The surface area of the body is usually in the range of 1.5 to 2.5 m², depending upon the size of the person.
The heat-transfer coefficient depends upon the air velocity across the body and consequently also upon the position of the person and orientation to the air current.
Based on the discussion made by W.F. Stoecker which are properly dished out in his book Refrigeration and Air-conditioning, the skin temperature is controllable to a certain extent by the temperature-regulating mechanism of the body covered by clothing.
The clothing temperature will normally lie somewhere between the skin and the air temperature, unless lowered because it is wet and is evaporating moisture.
The human body is an adaptable organism. With long-term conditioning the body can function under quite extreme thermal conditions. Variations in outdoor temperature and humidity, however, go beyond the normal limits of adaptability, and it becomes necessary to provide modified conditions indoors in order to maintain a healthy, comfortable environment.
The body is continuously generating heat, which must be dissipated to maintain a constant body temperature.
For a person at rest of doing light in a conditioned space, the body dissipates heat primarily by convection (carried away by the surrounding air) and radiation (to surrounding surfaces that are at a lower temperature than the body temperature).
Most of the air-conditioning units in service provide comfort air conditioning, the purpose of which is to supply comfortable conditions for people.
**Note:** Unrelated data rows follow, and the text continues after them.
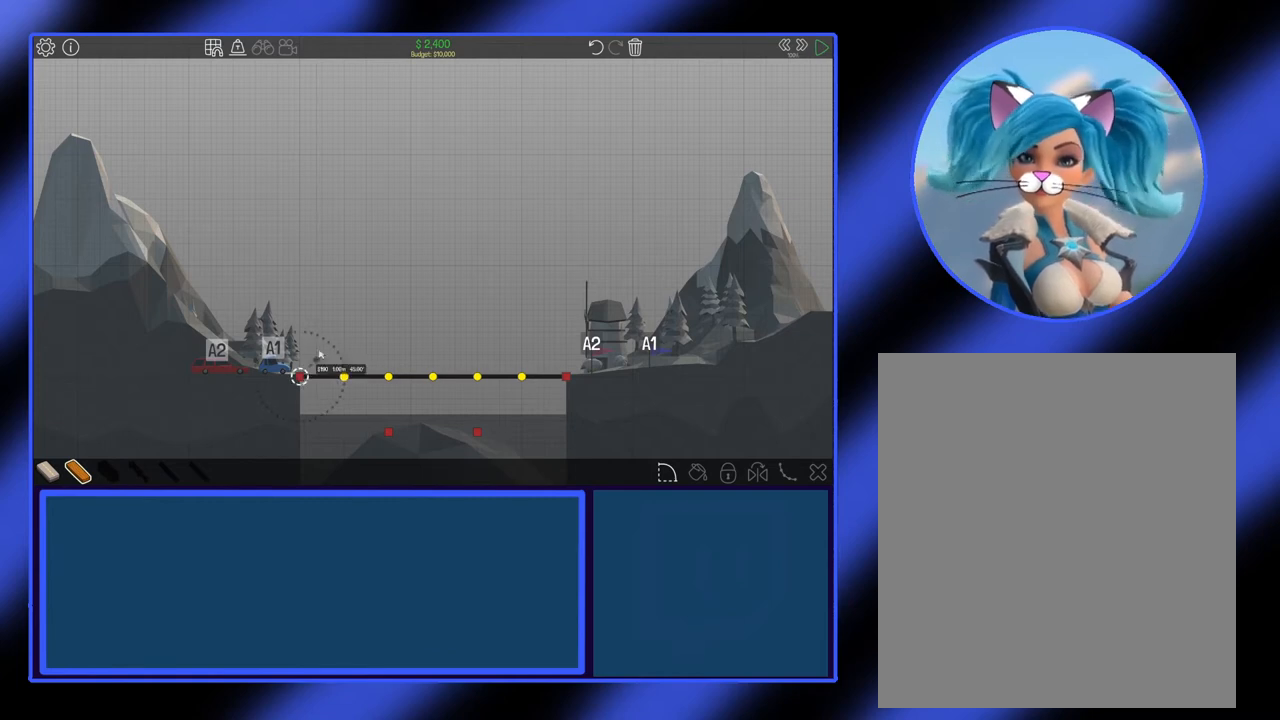
{"keys": [], "mouse": [], "events": []}
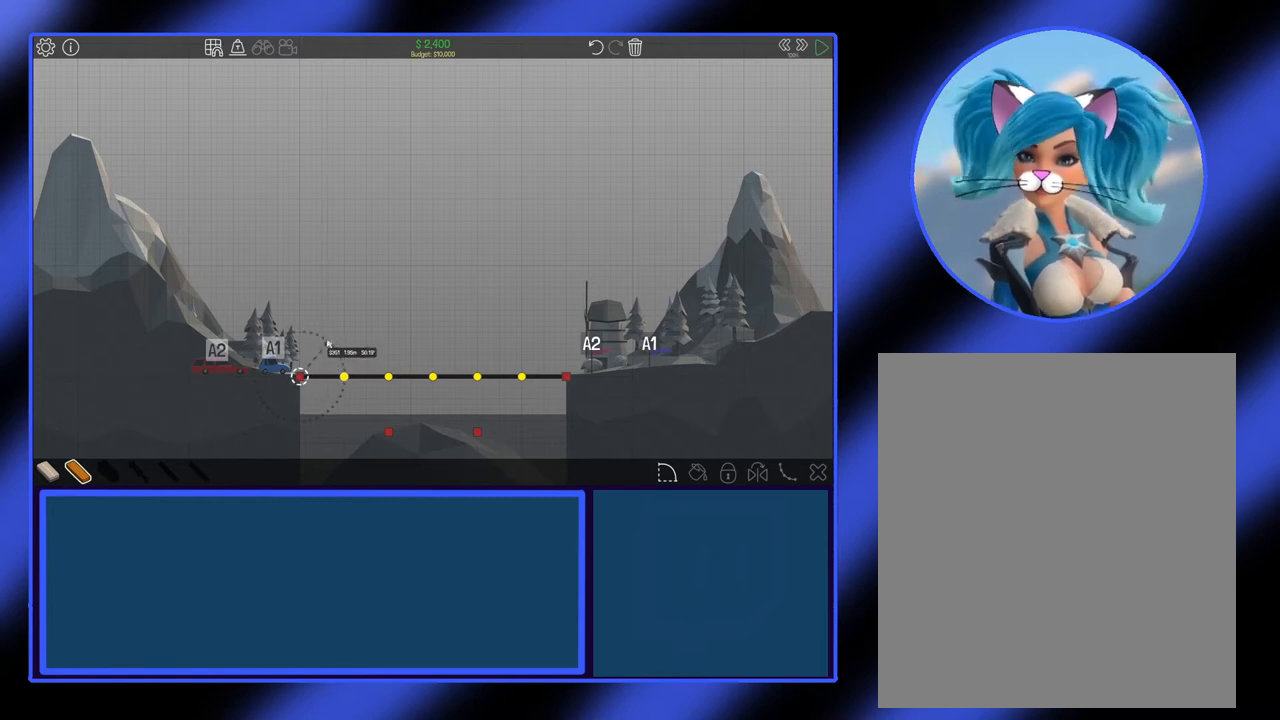
{"keys": [], "mouse": [], "events": []}
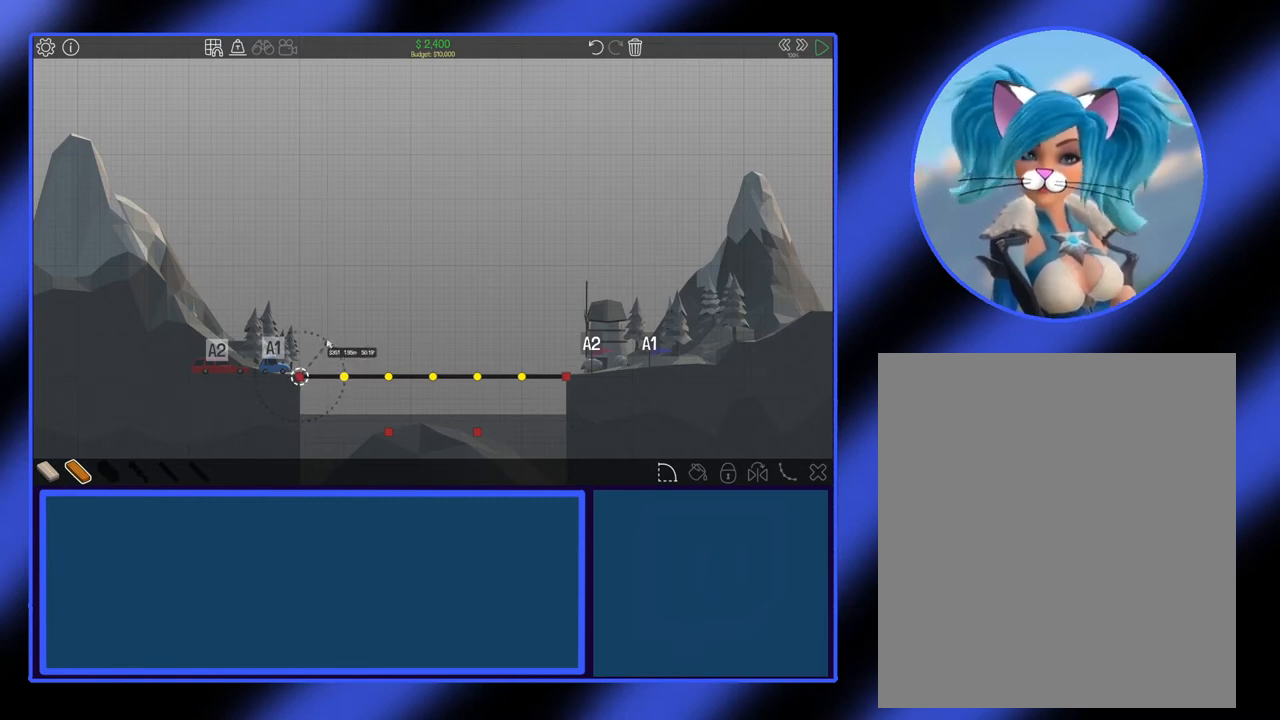
{"keys": [], "mouse": [], "events": [[300, "mouse_left", "down"], [400, "mouse_left", "up"]]}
Summer cooling systems have become a standard utility in large buildings throughout the world. Even in climates where summer temperatures are not high, large buildings may have cooled in order to remove the heat generated internally by people, lights, and other electrical equipment. In hot climates, the existence of summer cooling systems is the difference between workers performing effectively and not.
This chapter does however, attempts to present the importance of air-conditioning to establishments, service areas and institutions.
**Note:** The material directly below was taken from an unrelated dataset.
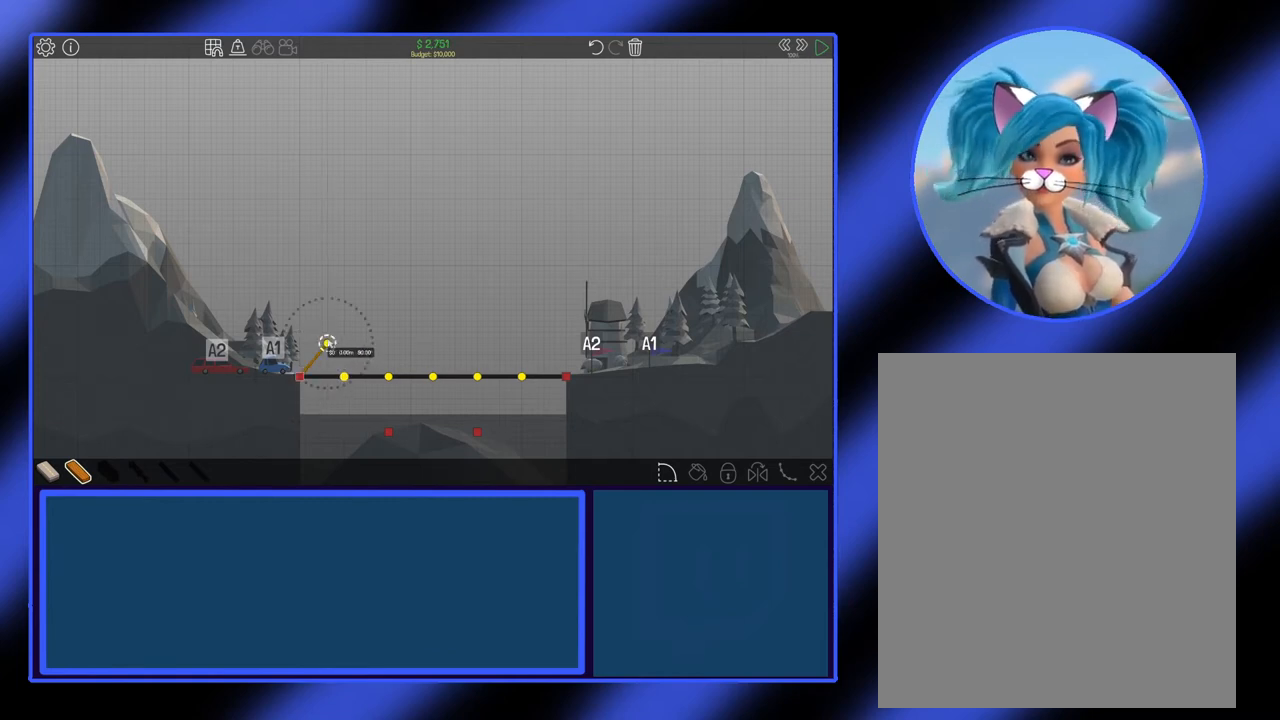
{"keys": [], "mouse": [], "events": []}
Air conditioning embraces more than cooling. The definition of comfort air conditioning is “the process of treating air to control simultaneously its temperature, humidity, cleanliness and distribution to meet the comfort requirements of the occupants of the conditioned space” .
Air conditioning of medium-sized and large buildings. Most of the air-conditioning units in service provide “comfort air conditioning”, the purpose of which is to supply comfortable conditions for people. Even in climates where summer temperatures are not high, large buildings may have been cooled in order to remove the heat generated internally by people, lights, and other electrical equipment.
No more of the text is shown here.